(DATA LISTING begins)

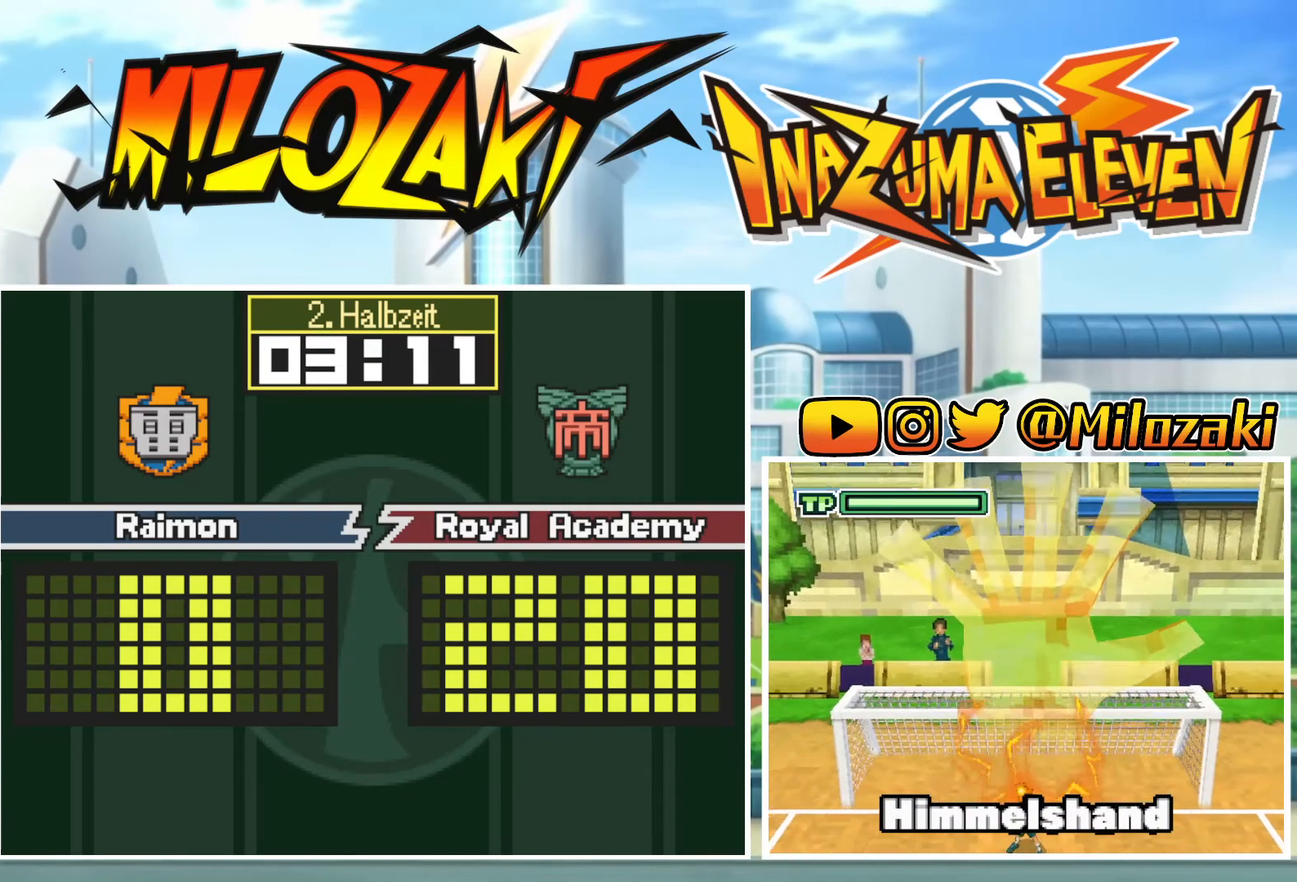
{"buttons": [], "left_stick": "center", "events": [[67, "START", "down"], [133, "START", "up"], [233, "START", "down"], [300, "START", "up"], [367, "START", "down"], [467, "START", "up"]]}
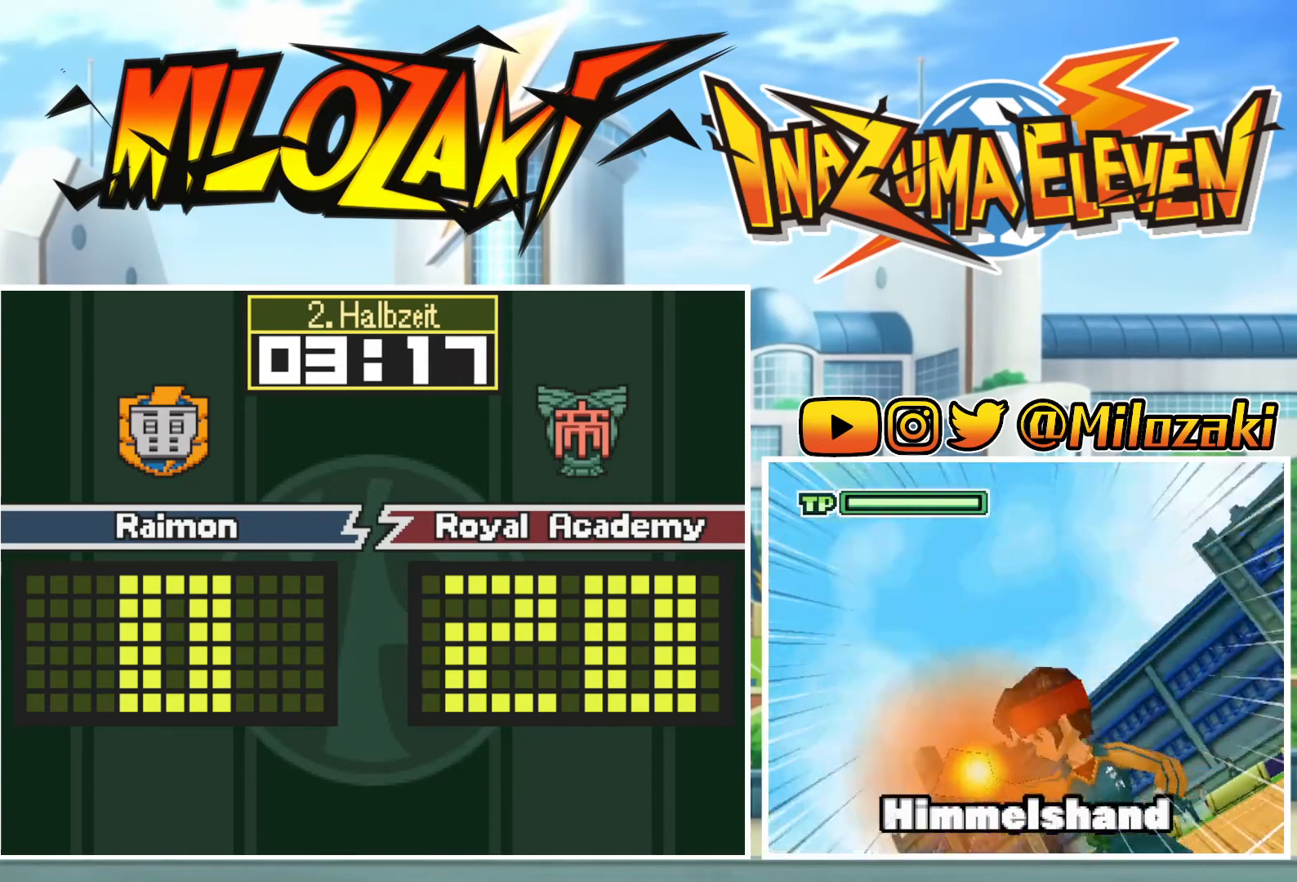
{"buttons": [], "left_stick": "center", "events": [[33, "START", "down"], [100, "START", "up"], [200, "START", "down"], [267, "START", "up"], [333, "START", "down"], [433, "START", "up"]]}
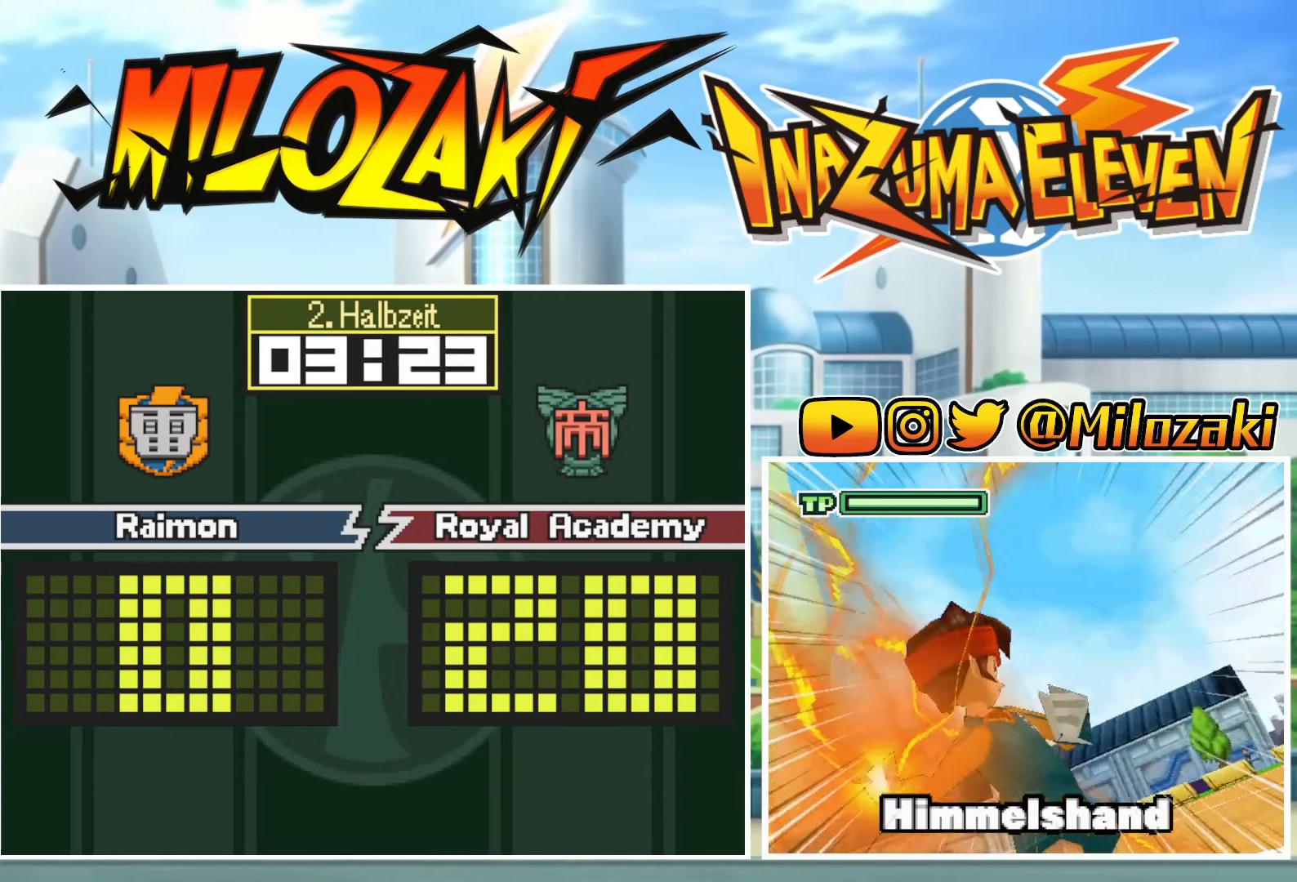
{"buttons": [], "left_stick": "center", "events": [[33, "START", "down"], [100, "START", "up"], [200, "START", "down"], [300, "START", "up"], [367, "START", "down"], [467, "START", "up"]]}
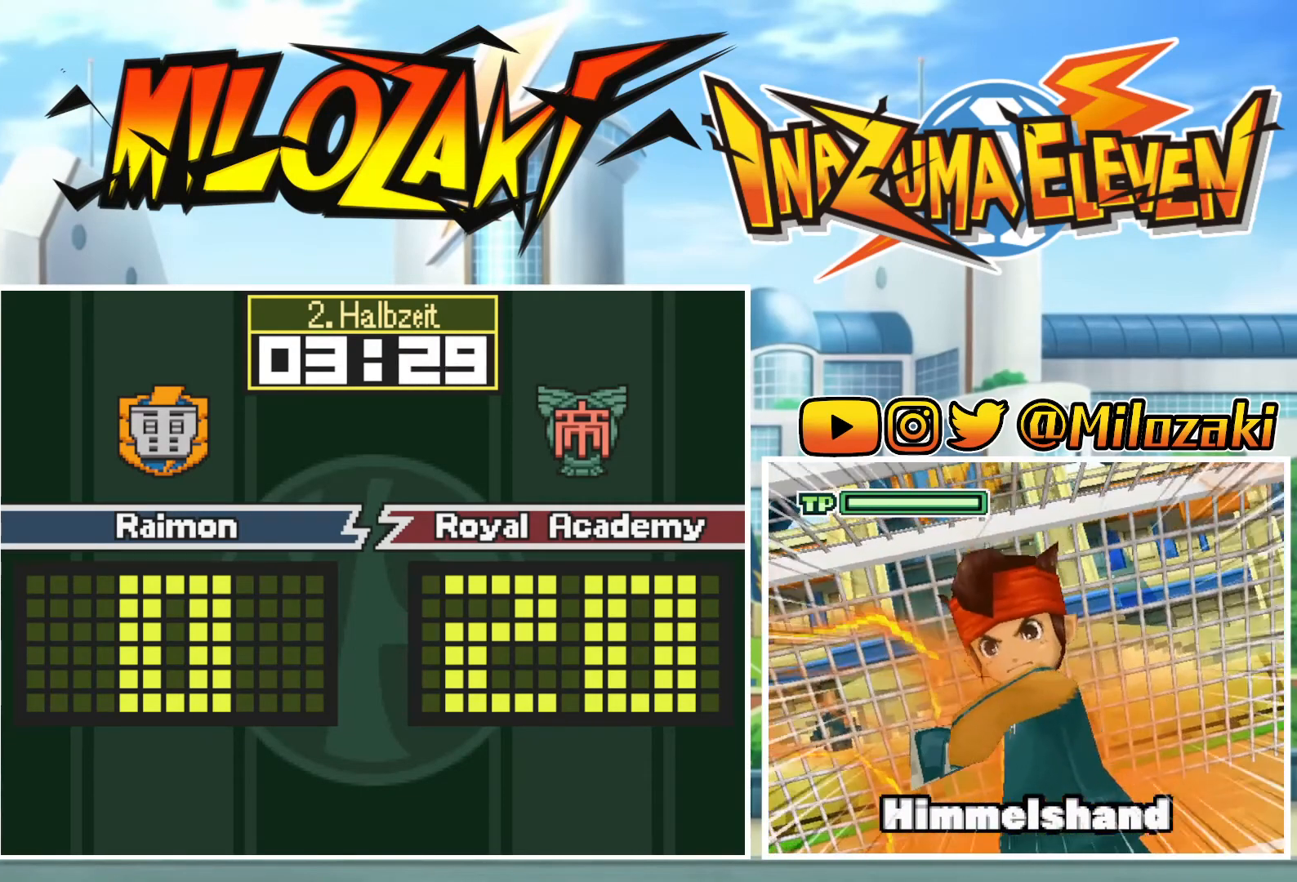
{"buttons": ["START"], "left_stick": "center", "events": [[67, "START", "down"], [133, "START", "up"], [233, "START", "down"], [333, "START", "up"], [433, "START", "down"]]}
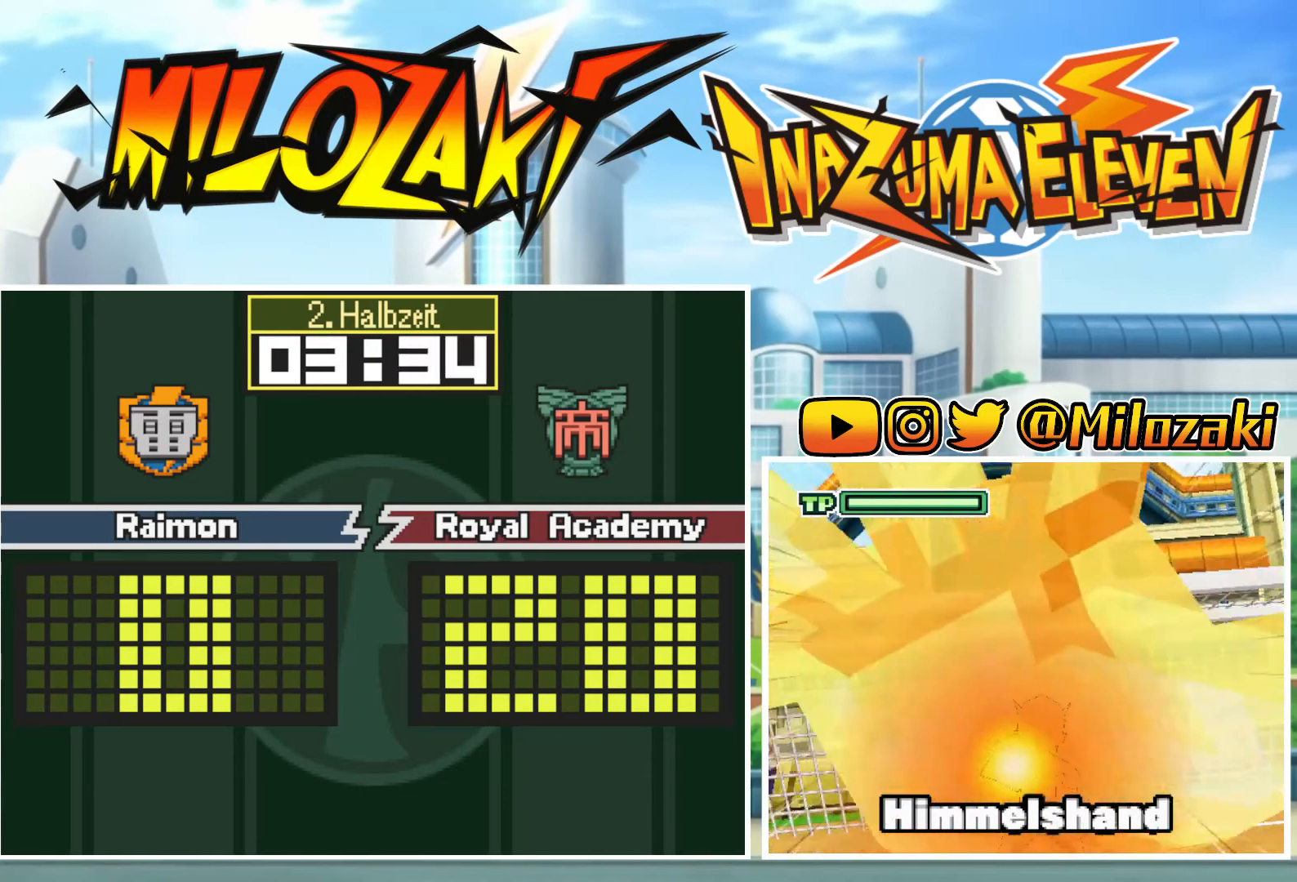
{"buttons": ["START"], "left_stick": "center", "events": [[33, "START", "up"], [100, "START", "down"], [200, "START", "up"], [300, "START", "down"], [367, "START", "up"], [433, "START", "down"]]}
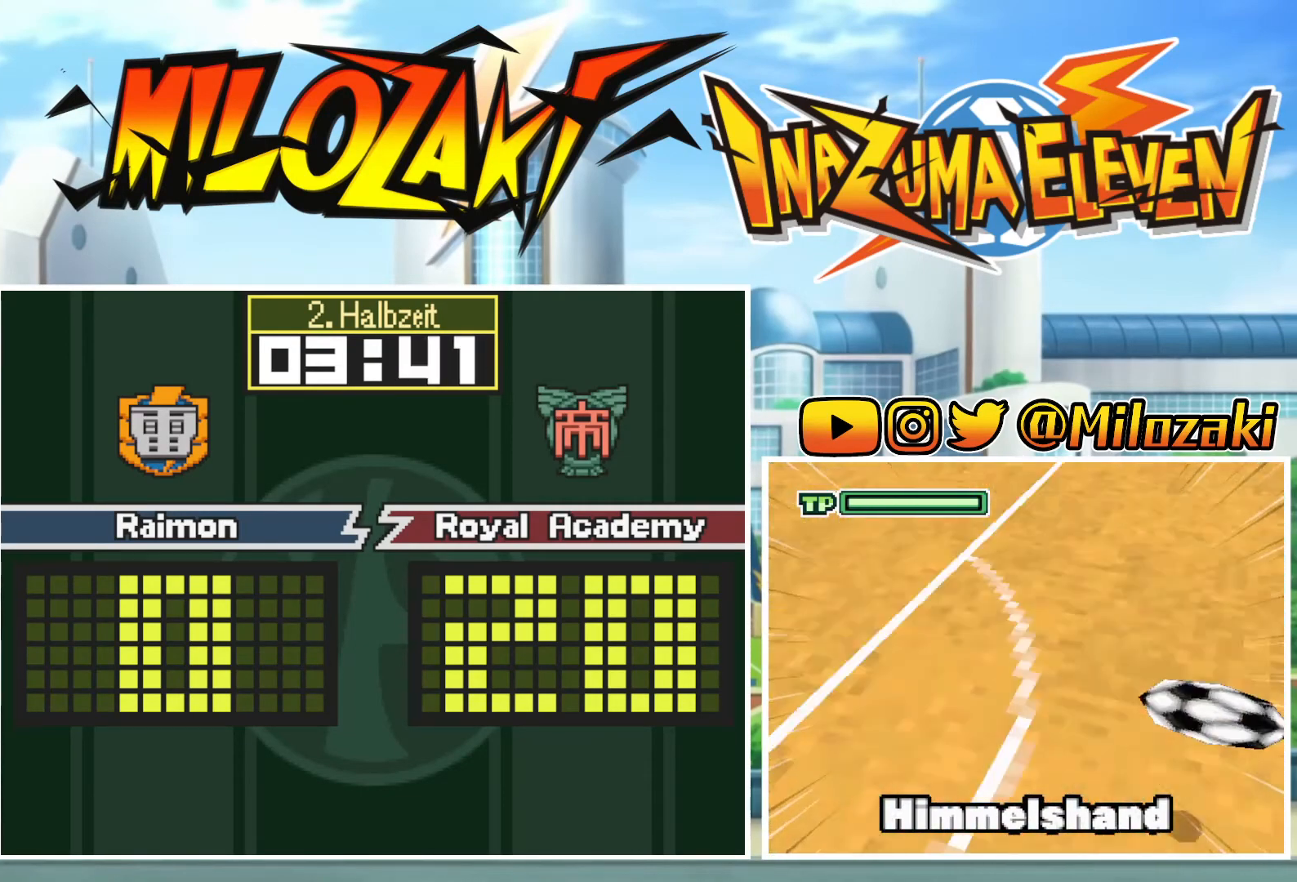
{"buttons": ["START"], "left_stick": "center", "events": [[67, "START", "up"], [133, "START", "down"], [233, "START", "up"], [333, "START", "down"], [400, "START", "up"], [500, "START", "down"]]}
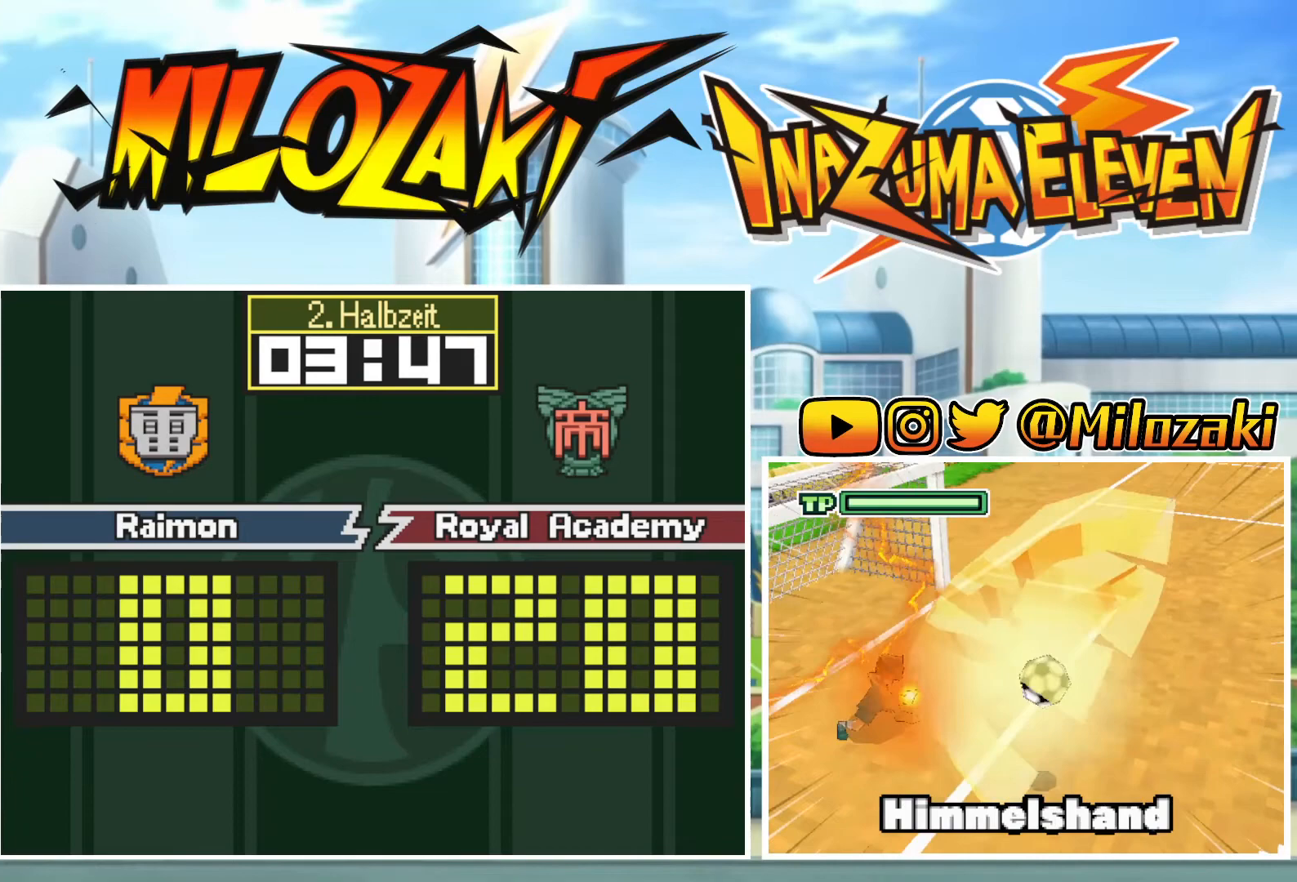
{"buttons": ["START"], "left_stick": "center", "events": [[67, "START", "up"], [167, "START", "down"], [233, "START", "up"], [333, "START", "down"], [400, "START", "up"], [467, "START", "down"]]}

(DATA LISTING ends)

Take every entry and repeat it verbatim, minus the pictures.

REPLY:
{"buttons": [], "left_stick": "center", "events": [[67, "START", "down"], [133, "START", "up"], [233, "START", "down"], [300, "START", "up"], [367, "START", "down"], [467, "START", "up"]]}
{"buttons": [], "left_stick": "center", "events": [[33, "START", "down"], [100, "START", "up"], [200, "START", "down"], [267, "START", "up"], [333, "START", "down"], [433, "START", "up"]]}
{"buttons": [], "left_stick": "center", "events": [[33, "START", "down"], [100, "START", "up"], [200, "START", "down"], [300, "START", "up"], [367, "START", "down"], [467, "START", "up"]]}
{"buttons": ["START"], "left_stick": "center", "events": [[67, "START", "down"], [133, "START", "up"], [233, "START", "down"], [333, "START", "up"], [433, "START", "down"]]}
{"buttons": ["START"], "left_stick": "center", "events": [[33, "START", "up"], [100, "START", "down"], [200, "START", "up"], [300, "START", "down"], [367, "START", "up"], [433, "START", "down"]]}
{"buttons": ["START"], "left_stick": "center", "events": [[67, "START", "up"], [133, "START", "down"], [233, "START", "up"], [333, "START", "down"], [400, "START", "up"], [500, "START", "down"]]}
{"buttons": ["START"], "left_stick": "center", "events": [[67, "START", "up"], [167, "START", "down"], [233, "START", "up"], [333, "START", "down"], [400, "START", "up"], [467, "START", "down"]]}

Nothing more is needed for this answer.